* [TASK TO CARRY OUT]: Report how many lines in the rows below contain the string "GameInfo". Give only the number.

[Dataset items]
◆ ◆ ◆ ◆

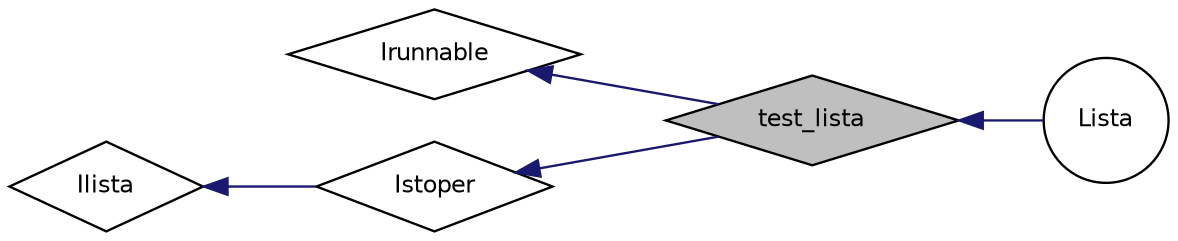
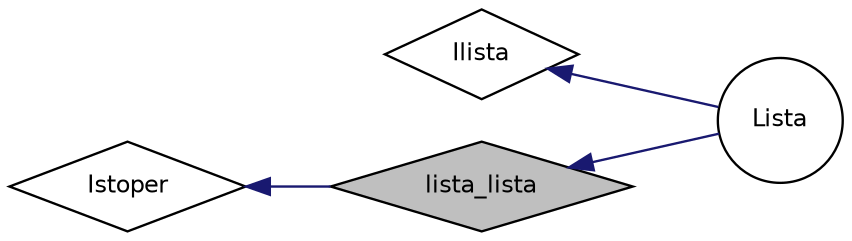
  digraph {
    rankdir=LR
    node [color=black fillcolor=white fontname=Helvetica fontsize=10 shape=diamond style=filled]
    edge [color=midnightblue dir=back fontname=Helvetica fontsize=10 labelfontname=Helvetica labelfontsize=10 style=solid]
-   n1 [fillcolor=grey75 fontcolor=black height=0.2 label=test_lista width=0.4]
+   n1 [fillcolor=grey75 fontcolor=black height=0.2 label=lista_lista width=0.4]
    n2 [height=0.2 label=Lista shape=circle width=0.4]
    n3 [height=0.2 label=Ilista width=0.4]
-   n4 [height=0.2 label=Irunnable width=0.4]
    n5 [height=0.2 label=Istoper width=0.4]
    n1 -> n2
-   n3 -> n5
-   n4 -> n1
+   n3 -> n2
    n5 -> n1
  }
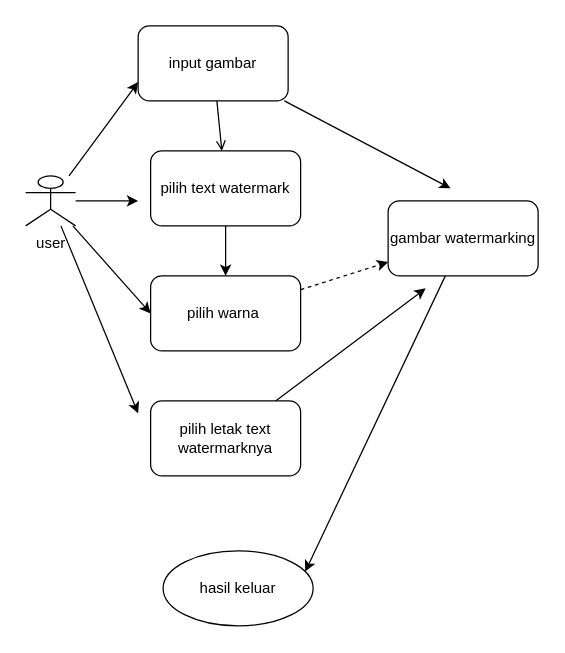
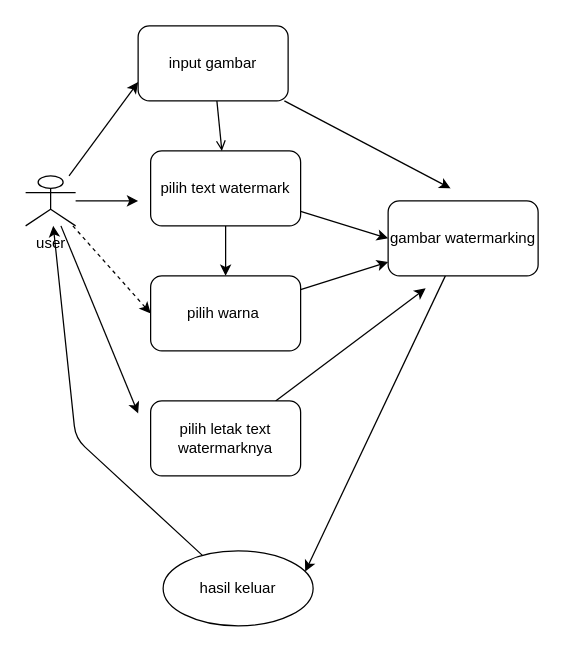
  <mxCell id="0" />
  <mxCell id="1" parent="0" />
  <mxCell id="2" style="edgeStyle=none;html=1;entryX=0;entryY=0.75;entryDx=0;entryDy=0;" edge="1" parent="1" source="6" target="9"><mxGeometry relative="1" as="geometry" /></mxCell>
  <mxCell id="3" style="edgeStyle=none;html=1;" edge="1" parent="1" source="6"><mxGeometry relative="1" as="geometry"><mxPoint x="110" y="160" as="targetPoint" /></mxGeometry></mxCell>
- <mxCell id="4" style="edgeStyle=none;html=1;entryX=0;entryY=0.5;entryDx=0;entryDy=0;" edge="1" parent="1" source="6" target="14"><mxGeometry relative="1" as="geometry" /></mxCell>
+ <mxCell id="4" style="edgeStyle=none;html=1;entryX=0;entryY=0.5;entryDx=0;entryDy=0;dashed=1;" edge="1" parent="1" source="6" target="14"><mxGeometry relative="1" as="geometry" /></mxCell>
  <mxCell id="5" style="edgeStyle=none;html=1;" edge="1" parent="1" source="6"><mxGeometry relative="1" as="geometry"><mxPoint x="110" y="330" as="targetPoint" /></mxGeometry></mxCell>
  <mxCell id="6" value="user" style="shape=umlActor;verticalLabelPosition=bottom;verticalAlign=top;html=1;outlineConnect=0;" vertex="1" parent="1"><mxGeometry x="20" y="140" width="40" height="40" as="geometry" /></mxCell>
  <mxCell id="7" value="" style="edgeStyle=none;html=1;endArrow=open;" edge="1" parent="1" source="9" target="12"><mxGeometry relative="1" as="geometry" /></mxCell>
  <mxCell id="8" style="edgeStyle=none;html=1;" edge="1" parent="1" source="9"><mxGeometry relative="1" as="geometry"><mxPoint x="360" y="150" as="targetPoint" /></mxGeometry></mxCell>
  <mxCell id="9" value="input gambar" style="rounded=1;whiteSpace=wrap;html=1;" vertex="1" parent="1"><mxGeometry x="110" y="20" width="120" height="60" as="geometry" /></mxCell>
  <mxCell id="10" value="" style="edgeStyle=none;html=1;" edge="1" parent="1" source="12" target="14"><mxGeometry relative="1" as="geometry" /></mxCell>
+ <mxCell id="11" style="edgeStyle=none;html=1;entryX=0;entryY=0.5;entryDx=0;entryDy=0;" edge="1" parent="1" source="12" target="18"><mxGeometry relative="1" as="geometry" /></mxCell>
  <mxCell id="12" value="pilih text watermark" style="whiteSpace=wrap;html=1;rounded=1;" vertex="1" parent="1"><mxGeometry x="120" y="120" width="120" height="60" as="geometry" /></mxCell>
- <mxCell id="13" value="" style="edgeStyle=none;html=1;dashed=1;" edge="1" parent="1" source="14" target="18"><mxGeometry relative="1" as="geometry" /></mxCell>
+ <mxCell id="13" value="" style="edgeStyle=none;html=1;" edge="1" parent="1" source="14" target="18"><mxGeometry relative="1" as="geometry" /></mxCell>
  <mxCell id="14" value="pilih warna&amp;nbsp;" style="whiteSpace=wrap;html=1;rounded=1;" vertex="1" parent="1"><mxGeometry x="120" y="220" width="120" height="60" as="geometry" /></mxCell>
  <mxCell id="15" style="edgeStyle=none;html=1;" edge="1" parent="1" source="16"><mxGeometry relative="1" as="geometry"><mxPoint x="340" y="230" as="targetPoint" /></mxGeometry></mxCell>
  <mxCell id="16" value="pilih letak text watermarknya" style="whiteSpace=wrap;html=1;rounded=1;" vertex="1" parent="1"><mxGeometry x="120" y="320" width="120" height="60" as="geometry" /></mxCell>
  <mxCell id="17" style="edgeStyle=none;html=1;entryX=1;entryY=0.25;entryDx=0;entryDy=0;" edge="1" parent="1" source="18" target="20"><mxGeometry relative="1" as="geometry"><mxPoint x="280" y="430" as="targetPoint" /></mxGeometry></mxCell>
  <mxCell id="18" value="gambar watermarking" style="rounded=1;whiteSpace=wrap;html=1;" vertex="1" parent="1"><mxGeometry x="310" y="160" width="120" height="60" as="geometry" /></mxCell>
+ <mxCell id="19" style="edgeStyle=none;html=1;" edge="1" parent="1" source="20" target="6"><mxGeometry relative="1" as="geometry"><Array as="points"><mxPoint x="60" y="350" /></Array></mxGeometry></mxCell>
  <mxCell id="20" value="hasil keluar" style="ellipse;whiteSpace=wrap;html=1;" vertex="1" parent="1"><mxGeometry x="130" y="440" width="120" height="60" as="geometry" /></mxCell>
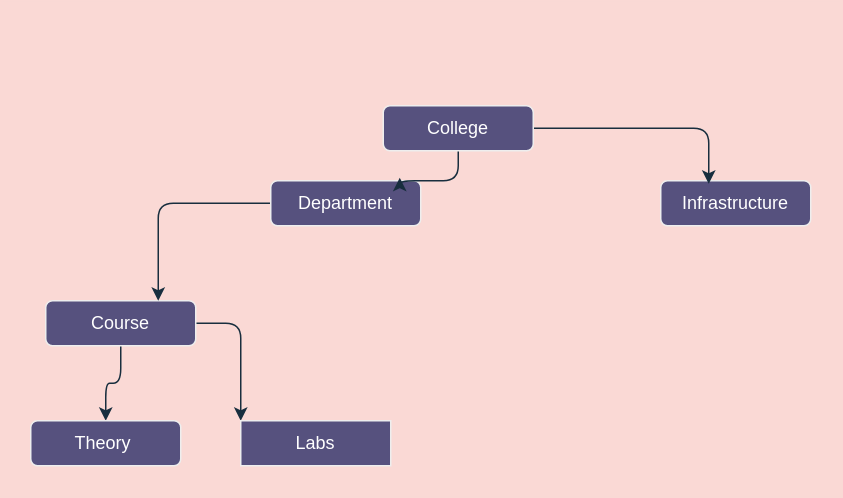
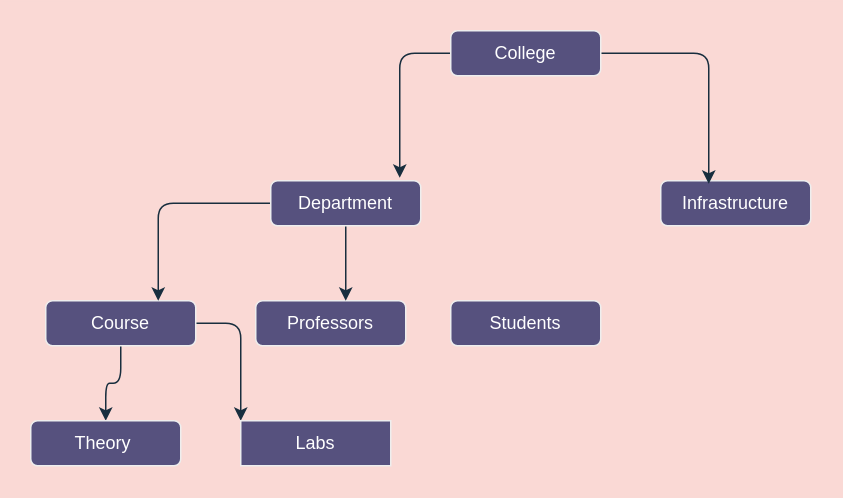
  <mxCell id="0" />
  <mxCell id="1" parent="0" />
  <mxCell id="2" value="" style="edgeStyle=orthogonalEdgeStyle;curved=0;rounded=1;sketch=0;orthogonalLoop=1;jettySize=auto;html=1;strokeColor=#182E3E;labelBackgroundColor=#FAD9D5;" edge="1" parent="1" source="4" target="7"><mxGeometry relative="1" as="geometry" /></mxCell>
  <mxCell id="3" style="edgeStyle=orthogonalEdgeStyle;curved=0;rounded=1;sketch=0;orthogonalLoop=1;jettySize=auto;html=1;entryX=0;entryY=0;entryDx=0;entryDy=0;strokeColor=#182E3E;labelBackgroundColor=#FAD9D5;" edge="1" parent="1" source="4" target="8"><mxGeometry relative="1" as="geometry" /></mxCell>
  <mxCell id="4" value="Course" style="rounded=1;whiteSpace=wrap;html=1;sketch=0;fillColor=#56517E;strokeColor=#EEEEEE;fontColor=#FFFFFF;" vertex="1" parent="1"><mxGeometry x="30" y="200" width="100" height="30" as="geometry" /></mxCell>
+ <mxCell id="5" value="Professors" style="rounded=1;whiteSpace=wrap;html=1;sketch=0;fillColor=#56517E;strokeColor=#EEEEEE;fontColor=#FFFFFF;" vertex="1" parent="1"><mxGeometry x="170" y="200" width="100" height="30" as="geometry" /></mxCell>
+ <mxCell id="6" value="Students" style="rounded=1;whiteSpace=wrap;html=1;sketch=0;fillColor=#56517E;strokeColor=#EEEEEE;fontColor=#FFFFFF;" vertex="1" parent="1"><mxGeometry x="300" y="200" width="100" height="30" as="geometry" /></mxCell>
  <mxCell id="7" value="Theory&amp;nbsp;" style="rounded=1;whiteSpace=wrap;html=1;sketch=0;fillColor=#56517E;strokeColor=#EEEEEE;fontColor=#FFFFFF;" vertex="1" parent="1"><mxGeometry x="20" y="280" width="100" height="30" as="geometry" /></mxCell>
  <mxCell id="8" value="Labs" style="whiteSpace=wrap;html=1;sketch=0;fillColor=#56517E;strokeColor=#EEEEEE;fontColor=#FFFFFF;rounded=0;" vertex="1" parent="1"><mxGeometry x="160" y="280" width="100" height="30" as="geometry" /></mxCell>
  <mxCell id="9" style="edgeStyle=orthogonalEdgeStyle;curved=0;rounded=1;sketch=0;orthogonalLoop=1;jettySize=auto;html=1;entryX=0.75;entryY=0;entryDx=0;entryDy=0;strokeColor=#182E3E;labelBackgroundColor=#FAD9D5;" edge="1" parent="1" source="11" target="4"><mxGeometry relative="1" as="geometry" /></mxCell>
+ <mxCell id="10" style="edgeStyle=orthogonalEdgeStyle;curved=0;rounded=1;sketch=0;orthogonalLoop=1;jettySize=auto;html=1;entryX=0.6;entryY=0;entryDx=0;entryDy=0;entryPerimeter=0;strokeColor=#182E3E;labelBackgroundColor=#FAD9D5;" edge="1" parent="1" source="11" target="5"><mxGeometry relative="1" as="geometry" /></mxCell>
  <mxCell id="11" value="Department" style="rounded=1;whiteSpace=wrap;html=1;sketch=0;fillColor=#56517E;strokeColor=#EEEEEE;fontColor=#FFFFFF;" vertex="1" parent="1"><mxGeometry x="180" y="120" width="100" height="30" as="geometry" /></mxCell>
  <mxCell id="12" value="Infrastructure" style="rounded=1;whiteSpace=wrap;html=1;sketch=0;fillColor=#56517E;strokeColor=#EEEEEE;fontColor=#FFFFFF;" vertex="1" parent="1"><mxGeometry x="440" y="120" width="100" height="30" as="geometry" /></mxCell>
  <mxCell id="13" style="edgeStyle=orthogonalEdgeStyle;curved=0;rounded=1;sketch=0;orthogonalLoop=1;jettySize=auto;html=1;entryX=0.86;entryY=-0.067;entryDx=0;entryDy=0;entryPerimeter=0;strokeColor=#182E3E;labelBackgroundColor=#FAD9D5;" edge="1" parent="1" source="15" target="11"><mxGeometry relative="1" as="geometry" /></mxCell>
  <mxCell id="14" style="edgeStyle=orthogonalEdgeStyle;curved=0;rounded=1;sketch=0;orthogonalLoop=1;jettySize=auto;html=1;entryX=0.32;entryY=0.067;entryDx=0;entryDy=0;entryPerimeter=0;strokeColor=#182E3E;labelBackgroundColor=#FAD9D5;" edge="1" parent="1" source="15" target="12"><mxGeometry relative="1" as="geometry" /></mxCell>
- <mxCell id="15" value="College" style="rounded=1;whiteSpace=wrap;html=1;sketch=0;fillColor=#56517E;strokeColor=#EEEEEE;fontColor=#FFFFFF;" vertex="1" parent="1"><mxGeometry x="255" y="70" width="100" height="30" as="geometry" /></mxCell>
+ <mxCell id="15" value="College" style="rounded=1;whiteSpace=wrap;html=1;sketch=0;fillColor=#56517E;strokeColor=#EEEEEE;fontColor=#FFFFFF;" vertex="1" parent="1"><mxGeometry x="300" y="20" width="100" height="30" as="geometry" /></mxCell>
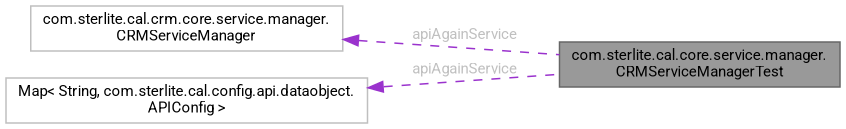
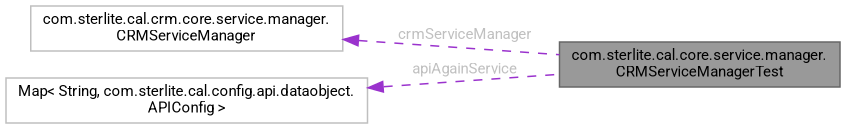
  digraph {
    rankdir=LR
    fontname=Roboto
    node [color=grey75 fillcolor=white fontname=Roboto fontsize=10 shape=box style=filled]
    edge [color=darkorchid3 dir=back fontcolor=grey fontname=Roboto fontsize=10 labelfontname=Helvetica labelfontsize=10 style=dashed]
    n1 [color=gray40 fillcolor=grey60 fontcolor=black height=0.2 label="com.sterlite.cal.core.service.manager.\lCRMServiceManagerTest" width=0.4]
    n2 [height=0.2 label="com.sterlite.cal.crm.core.service.manager.\lCRMServiceManager" width=0.4]
    n3 [height=0.2 label="Map\< String, com.sterlite.cal.config.api.dataobject.\lAPIConfig \>" width=0.4]
-   n2 -> n1 [label=" apiAgainService"]
+   n2 -> n1 [label=" crmServiceManager"]
    n3 -> n1 [label=" apiAgainService"]
  }
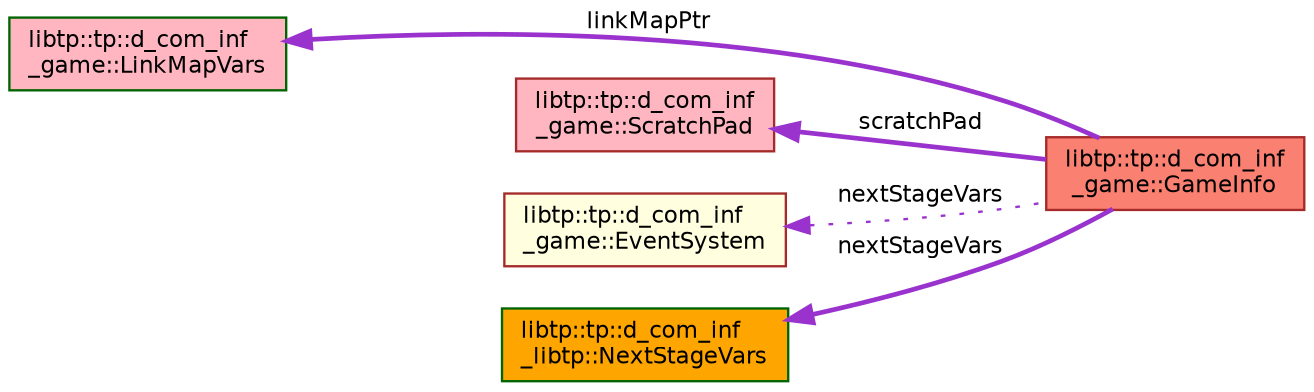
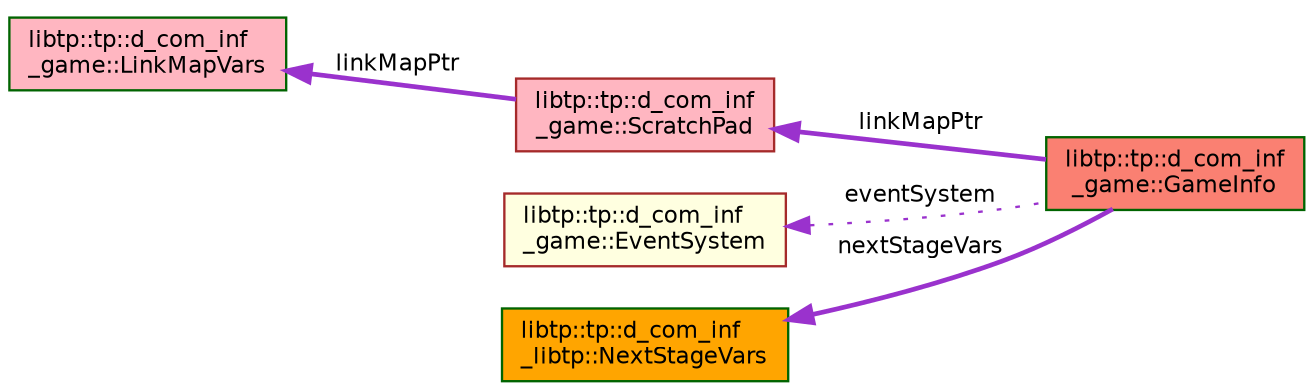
  digraph {
    rankdir=LR
    node [color=brown fillcolor=lightpink fontname=Helvetica fontsize=10 shape=record style=filled]
    edge [color=darkorchid3 dir=back fontname=Helvetica fontsize=10 labelfontname=Helvetica labelfontsize=10 style=bold]
-   n1 [fillcolor=salmon fontcolor=black height=0.2 label="libtp::tp::d_com_inf\l_game::GameInfo" width=0.4]
+   n1 [color=darkgreen fillcolor=salmon fontcolor=black height=0.2 label="libtp::tp::d_com_inf\l_game::GameInfo" width=0.4]
    n2 [height=0.2 label="libtp::tp::d_com_inf\l_game::ScratchPad" width=0.4]
    n3 [fillcolor=lightyellow height=0.2 label="libtp::tp::d_com_inf\l_game::EventSystem" width=0.4]
    n4 [color=darkgreen height=0.2 label="libtp::tp::d_com_inf\l_game::LinkMapVars" width=0.4]
    n5 [color=darkgreen fillcolor=orange height=0.2 label="libtp::tp::d_com_inf\l_libtp::NextStageVars" width=0.4]
-   n2 -> n1 [label=" scratchPad"]
-   n3 -> n1 [label=" nextStageVars" style=dotted]
-   n4 -> n1 [label=" linkMapPtr"]
+   n2 -> n1 [label=" linkMapPtr"]
+   n3 -> n1 [label=" eventSystem" style=dotted]
+   n4 -> n2 [label=" linkMapPtr"]
    n5 -> n1 [label=" nextStageVars"]
  }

◆ ◆ ◆ ◆

* [EXERCISE RESULT]: 2